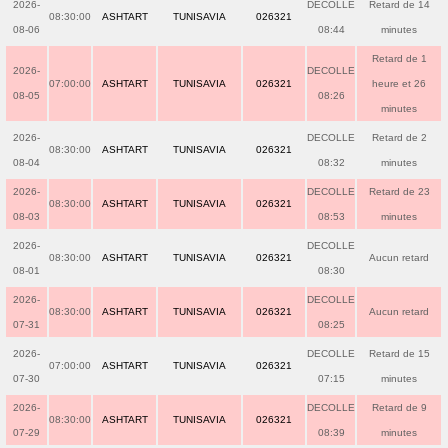
2026-
DECOLLE
Retard de 14
08:30:00
ASHTART
TUNISAVIA
026321
08-06
08:44
minutes
Retard de 1
2026-
DECOLLE
07:00:00
ASHTART
TUNISAVIA
026321
heure et 26
08-05
08:26
minutes
2026-
DECOLLE
Retard de 2
08:30:00
ASHTART
TUNISAVIA
026321
08-04
08:32
minutes
2026-
DECOLLE
Retard de 23
08:30:00
ASHTART
TUNISAVIA
026321
08-03
08:53
minutes
2026-
DECOLLE
08:30:00
ASHTART
TUNISAVIA
026321
Aucun retard
08-01
08:30
2026-
DECOLLE
08:30:00
ASHTART
TUNISAVIA
026321
Aucun retard
07-31
08:25
2026-
DECOLLE
Retard de 15
07:00:00
ASHTART
TUNISAVIA
026321
07-30
07:15
minutes
2026-
DECOLLE
Retard de 9
08:30:00
ASHTART
TUNISAVIA
026321
07-29
08:39
minutes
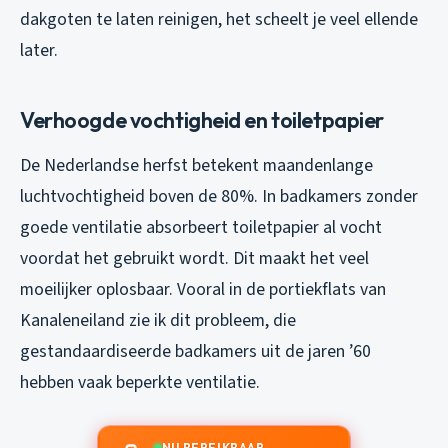
dakgoten te laten reinigen, het scheelt je veel ellende
later.
Verhoogde vochtigheid en toiletpapier
De Nederlandse herfst betekent maandenlange
luchtvochtigheid boven de 80%. In badkamers zonder
goede ventilatie absorbeert toiletpapier al vocht
voordat het gebruikt wordt. Dit maakt het veel
moeilijker oplosbaar. Vooral in de portiekflats van
Kanaleneiland zie ik dit probleem, die
gestandaardiseerde badkamers uit de jaren ’60
hebben vaak beperkte ventilatie.
NU BEREIKBAAR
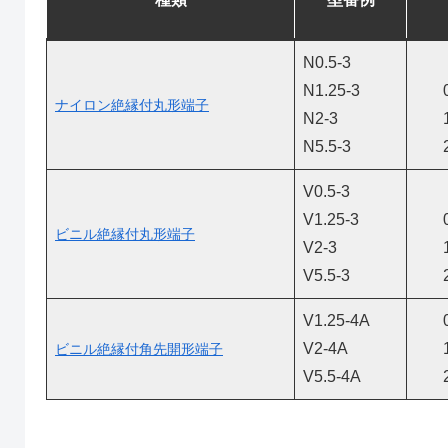
N0.5-3
N1.25-3
ナイロン絶縁付丸形端子
N2-3
N5.5-3
V0.5-3
V1.25-3
ビニル絶縁付丸形端子
V2-3
V5.5-3
V1.25-4A
V2-4A
ビニル絶縁付角先開形端子
V5.5-4A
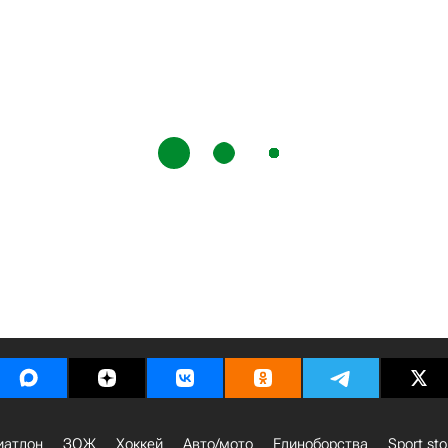
иатлон
ЗОЖ
Хоккей
Авто/мото
Единоборства
Sport sto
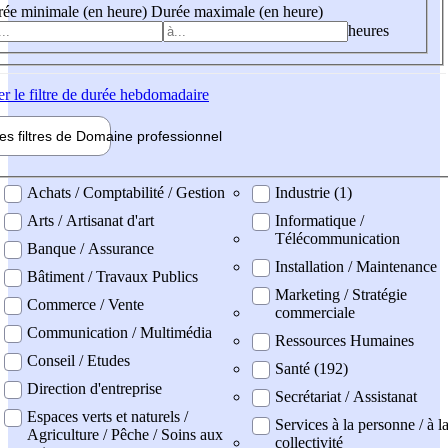
ée minimale (en heure)
Durée maximale (en heure)
heures
er
le filtre de durée hebdomadaire
les filtres de
Domaine pro
fessionnel
ne professionel
Achats / Comptabilité / Gestion
Industrie (1)
Arts / Artisanat d'art
Informatique /
Télécommunication
Banque / Assurance
Installation / Maintenance
Bâtiment / Travaux Publics
Marketing / Stratégie
Commerce / Vente
commerciale
Communication / Multimédia
Ressources Humaines
Conseil / Etudes
Santé (192)
Direction d'entreprise
Secrétariat / Assistanat
Espaces verts et naturels /
Services à la personne / à l
Agriculture / Pêche / Soins aux
collectivité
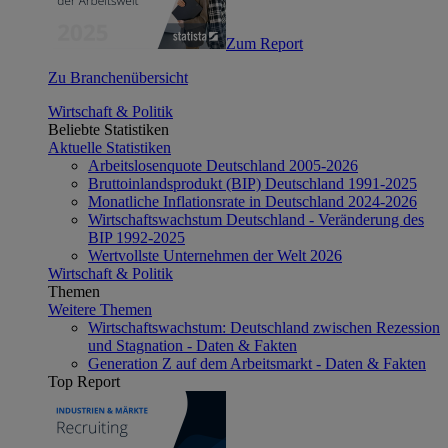
Zum Report
Zu Branchenübersicht
Wirtschaft & Politik
Beliebte Statistiken
Aktuelle Statistiken
Arbeitslosenquote Deutschland 2005-2026
Bruttoinlandsprodukt (BIP) Deutschland 1991-2025
Monatliche Inflationsrate in Deutschland 2024-2026
Wirtschaftswachstum Deutschland - Veränderung des
BIP 1992-2025
Wertvollste Unternehmen der Welt 2026
Wirtschaft & Politik
Themen
Weitere Themen
Wirtschaftswachstum: Deutschland zwischen Rezession
und Stagnation - Daten & Fakten
Generation Z auf dem Arbeitsmarkt - Daten & Fakten
Top Report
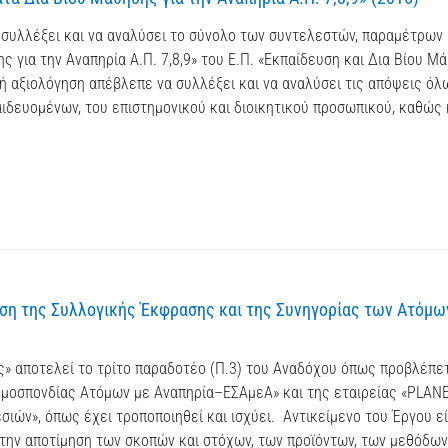
συλλέξει και να αναλύσει το σύνολο των συντελεστών, παραμέτρων 
για την Αναπηρία Α.Π. 7,8,9» του Ε.Π. «Εκπαίδευση και Δια Βίου Μά
κή αξιολόγηση απέβλεπε να συλλέξει και να αναλύσει τις απόψεις όλ
δευομένων, του επιστημονικού και διοικητικού προσωπικού, καθώς 
ση της Συλλογικής Έκφρασης και της Συνηγορίας των Ατόμω
ς» αποτελεί το τρίτο παραδοτέο (Π.3) του Αναδόχου όπως προβλέπε
ομοσπονδίας Ατόμων με Αναπηρία–ΕΣΑμεΑ» και της εταιρείας «PLAN
ών», όπως έχει τροποποιηθεί και ισχύει. Αντικείμενο του Έργου εί
την αποτίμηση των σκοπών και στόχων, των προϊόντων, των μεθόδων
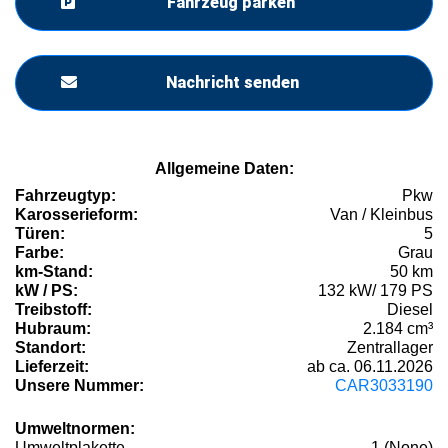
Fahrzeug parken
Nachricht senden
Allgemeine Daten:
Fahrzeugtyp:
Pkw
Karosserieform:
Van / Kleinbus
Türen:
5
Farbe:
Grau
km-Stand:
50 km
kW / PS:
132 kW/ 179 PS
Treibstoff:
Diesel
Hubraum:
2.184 cm³
Standort:
Zentrallager
Lieferzeit:
ab ca. 06.11.2026
Unsere Nummer:
CAR3033190
Umweltnormen:
Umweltplakette
1 (None)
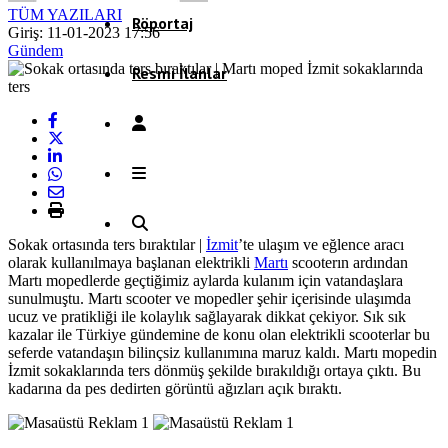
TÜM YAZILARI
Röportaj
Giriş: 11-01-2023 17:56
Gündem
Resmi İlanlar
Sokak ortasında ters bıraktılar |
İzmit
’te ulaşım ve eğlence aracı
olarak kullanılmaya başlanan elektrikli
Martı
scooterın ardından
Martı mopedlerde geçtiğimiz aylarda kulanım için vatandaşlara
sunulmuştu. Martı scooter ve mopedler şehir içerisinde ulaşımda
ucuz ve pratikliği ile kolaylık sağlayarak dikkat çekiyor. Sık sık
kazalar ile Türkiye gündemine de konu olan elektrikli scooterlar bu
seferde vatandaşın bilinçsiz kullanımına maruz kaldı. Martı mopedin
İzmit sokaklarında ters dönmüş şekilde bırakıldığı ortaya çıktı. Bu
kadarına da pes dedirten görüntü ağızları açık bıraktı.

What you should do: Where an entry contains an image, leave the image out; otherwise retype everything exactly.

Exercise result:
2026-
DECOLLE
Retard de 14
08:30:00
ASHTART
TUNISAVIA
026321
08-06
08:44
minutes
Retard de 1
2026-
DECOLLE
07:00:00
ASHTART
TUNISAVIA
026321
heure et 26
08-05
08:26
minutes
2026-
DECOLLE
Retard de 2
08:30:00
ASHTART
TUNISAVIA
026321
08-04
08:32
minutes
2026-
DECOLLE
Retard de 23
08:30:00
ASHTART
TUNISAVIA
026321
08-03
08:53
minutes
2026-
DECOLLE
08:30:00
ASHTART
TUNISAVIA
026321
Aucun retard
08-01
08:30
2026-
DECOLLE
08:30:00
ASHTART
TUNISAVIA
026321
Aucun retard
07-31
08:25
2026-
DECOLLE
Retard de 15
07:00:00
ASHTART
TUNISAVIA
026321
07-30
07:15
minutes
2026-
DECOLLE
Retard de 9
08:30:00
ASHTART
TUNISAVIA
026321
07-29
08:39
minutes
dakgoten te laten reinigen, het scheelt je veel ellende
later.
Verhoogde vochtigheid en toiletpapier
De Nederlandse herfst betekent maandenlange
luchtvochtigheid boven de 80%. In badkamers zonder
goede ventilatie absorbeert toiletpapier al vocht
voordat het gebruikt wordt. Dit maakt het veel
moeilijker oplosbaar. Vooral in de portiekflats van
Kanaleneiland zie ik dit probleem, die
gestandaardiseerde badkamers uit de jaren ’60
hebben vaak beperkte ventilatie.
NU BEREIKBAAR
N0.5-3
N1.25-3
ナイロン絶縁付丸形端子
N2-3
N5.5-3
V0.5-3
V1.25-3
ビニル絶縁付丸形端子
V2-3
V5.5-3
V1.25-4A
V2-4A
ビニル絶縁付角先開形端子
V5.5-4A
иатлон
ЗОЖ
Хоккей
Авто/мото
Единоборства
Sport sto
ée minimale (en heure)
Durée maximale (en heure)
heures
er
le filtre de durée hebdomadaire
les filtres de
Domaine pro
fessionnel
ne professionel
Achats / Comptabilité / Gestion
Industrie (1)
Arts / Artisanat d'art
Informatique /
Télécommunication
Banque / Assurance
Installation / Maintenance
Bâtiment / Travaux Publics
Marketing / Stratégie
Commerce / Vente
commerciale
Communication / Multimédia
Ressources Humaines
Conseil / Etudes
Santé (192)
Direction d'entreprise
Secrétariat / Assistanat
Espaces verts et naturels /
Services à la personne / à l
Agriculture / Pêche / Soins aux
collectivité
Zum Report
Zu Branchenübersicht
Wirtschaft & Politik
Beliebte Statistiken
Aktuelle Statistiken
Arbeitslosenquote Deutschland 2005-2026
Bruttoinlandsprodukt (BIP) Deutschland 1991-2025
Monatliche Inflationsrate in Deutschland 2024-2026
Wirtschaftswachstum Deutschland - Veränderung des
BIP 1992-2025
Wertvollste Unternehmen der Welt 2026
Wirtschaft & Politik
Themen
Weitere Themen
Wirtschaftswachstum: Deutschland zwischen Rezession
und Stagnation - Daten & Fakten
Generation Z auf dem Arbeitsmarkt - Daten & Fakten
Top Report
συλλέξει και να αναλύσει το σύνολο των συντελεστών, παραμέτρων 
για την Αναπηρία Α.Π. 7,8,9» του Ε.Π. «Εκπαίδευση και Δια Βίου Μά
κή αξιολόγηση απέβλεπε να συλλέξει και να αναλύσει τις απόψεις όλ
δευομένων, του επιστημονικού και διοικητικού προσωπικού, καθώς 
ση της Συλλογικής Έκφρασης και της Συνηγορίας των Ατόμω
ς» αποτελεί το τρίτο παραδοτέο (Π.3) του Αναδόχου όπως προβλέπε
ομοσπονδίας Ατόμων με Αναπηρία–ΕΣΑμεΑ» και της εταιρείας «PLAN
ών», όπως έχει τροποποιηθεί και ισχύει. Αντικείμενο του Έργου εί
την αποτίμηση των σκοπών και στόχων, των προϊόντων, των μεθόδων
Fahrzeug parken
Nachricht senden
Allgemeine Daten:
Fahrzeugtyp:
Pkw
Karosserieform:
Van / Kleinbus
Türen:
5
Farbe:
Grau
km-Stand:
50 km
kW / PS:
132 kW/ 179 PS
Treibstoff:
Diesel
Hubraum:
2.184 cm³
Standort:
Zentrallager
Lieferzeit:
ab ca. 06.11.2026
Unsere Nummer:
CAR3033190
Umweltnormen:
Umweltplakette
1 (None)
TÜM YAZILARI
Röportaj
Giriş: 11-01-2023 17:56
Gündem
Resmi İlanlar
Sokak ortasında ters bıraktılar |
İzmit
’te ulaşım ve eğlence aracı
olarak kullanılmaya başlanan elektrikli
Martı
scooterın ardından
Martı mopedlerde geçtiğimiz aylarda kulanım için vatandaşlara
sunulmuştu. Martı scooter ve mopedler şehir içerisinde ulaşımda
ucuz ve pratikliği ile kolaylık sağlayarak dikkat çekiyor. Sık sık
kazalar ile Türkiye gündemine de konu olan elektrikli scooterlar bu
seferde vatandaşın bilinçsiz kullanımına maruz kaldı. Martı mopedin
İzmit sokaklarında ters dönmüş şekilde bırakıldığı ortaya çıktı. Bu
kadarına da pes dedirten görüntü ağızları açık bıraktı.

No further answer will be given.